/portfolioplanner

reads csv files from investment statements, emits normalized yaml

Primary LanguageRubyMIT LicenseMIT

portfolio planner

reads csv files from investment statements, emits normalized yaml

uses a categories.yml file to categorize each investment in the category of your choice

Usage

ruby bin/investin.rb [options]
     -d, --date STRING                read info for date yyyy-mm-dd
     -i, --input-dir DIR              read csv files from DIR
     -c, --categories FILE            read categories from FILE
     -n, --minimum-sources INTEGER    min # sources to read
         --summary                    emit a summary to stdout
     -s, --spreadsheet FILE           emit the spreadsheet to DIR/PATH
     -f, --force-overwrite            overwrite existing spreadsheet
     -v, --version
     -h, --help

See sample-categories.yml for guidance on how to build your own categories file. The category names aren't set, except for a builtin category called UNCATEGORIZED to group any uncategorized holdings, and you'll also need an entry called cash for the cash holdings somewhere in the list.

Legal stuff

See LICENSE for copyright info.

Use this code at your own risk. I make no claims that it will work. In fact, every time after I've rebalanced my portfolio, in the short term it was the wrong decision. But in the long term things worked out.

Investing philosophy

Thought #1

A friend of mine is a teacher with the Ontario public school system, getting ready for retirement.

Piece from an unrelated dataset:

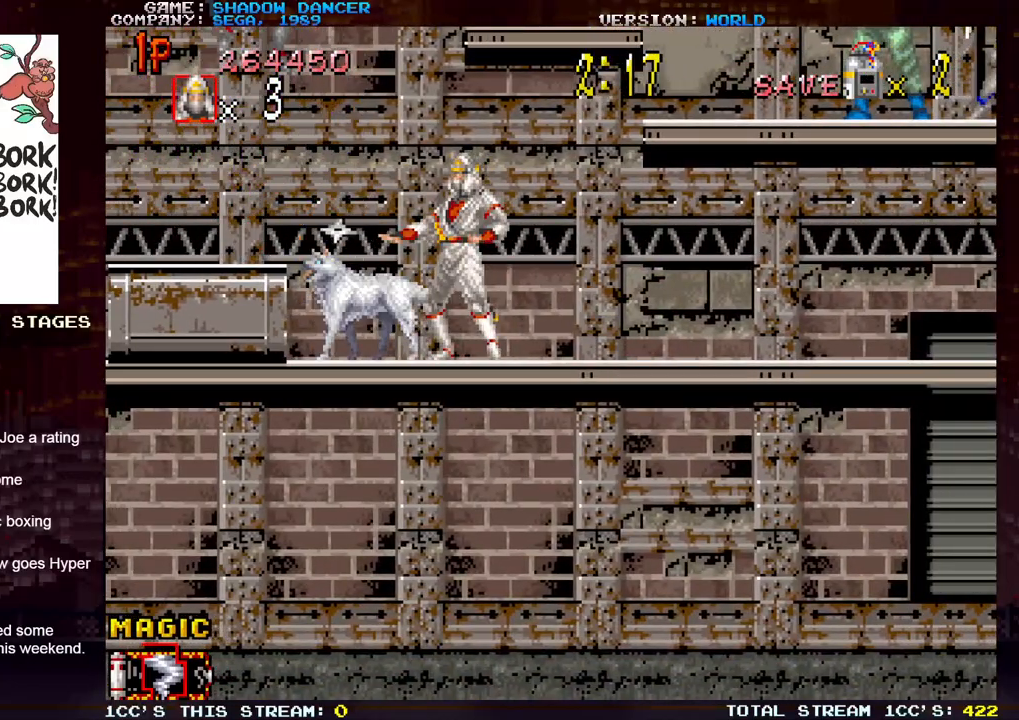
{"buttons": ["SQUARE"], "left_stick": "center", "events": [[67, "SQUARE", "down"], [167, "SQUARE", "up"], [267, "SQUARE", "down"], [333, "SQUARE", "up"], [433, "SQUARE", "down"]]}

Ontario teachers have it very lucky. They make sizable contributions to one of the best-managed pension funds in the world. No big deal if they retire at the start of a market collapse, because the fund doesn't need to sell at a loss. The fund's managers have enough liquidity from the contributions of teachers starting their career that they can weather the storm and pay out the pensions. And they can pick up stocks at a bargain, ensuring outsized gains in the future.

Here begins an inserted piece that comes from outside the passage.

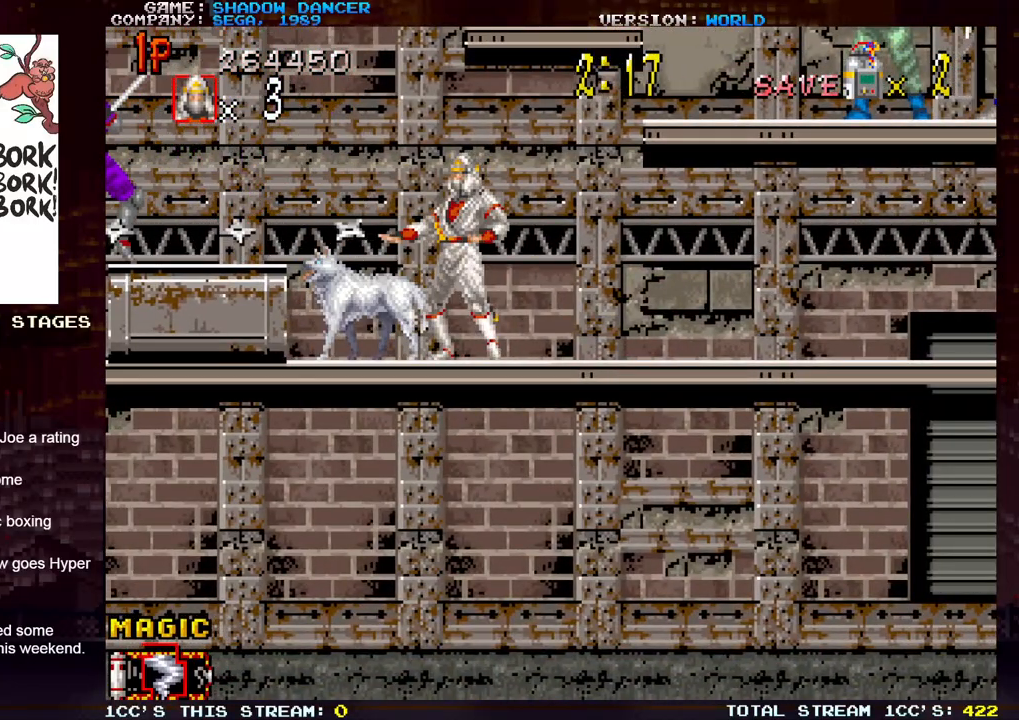
{"buttons": [], "left_stick": "center", "events": [[17, "SQUARE", "up"], [83, "SQUARE", "down"], [167, "SQUARE", "up"], [217, "SQUARE", "down"], [317, "SQUARE", "up"], [400, "SQUARE", "down"], [483, "SQUARE", "up"]]}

This is kind of the opposite of what the individual investor is dealing with, one who didn't work for a large company for 40 years. If you retire at the start of a recession, it's your tough luck. Hence the need to rebalance your portfolio once or twice a year. In that respect, I'm not so sure RRSPs and IRAs were such a good idea after all, except for the brokers who were selling retail investment products, and the lucky few who made good investments.

Thought #2

You're always going to lose when it comes to investments.

All of these things happen all the time:

  • You buy an investment and it drops in price.

  • You sell an investment and its price continues to rise.

When you rebalance based on a priori fixed percentages, and don't obsess daily or weekly with your portfolio changes, you're less susceptible to that thinking.

Thought #3

I'm still not responsible for any uses of this software. Use at your own risk.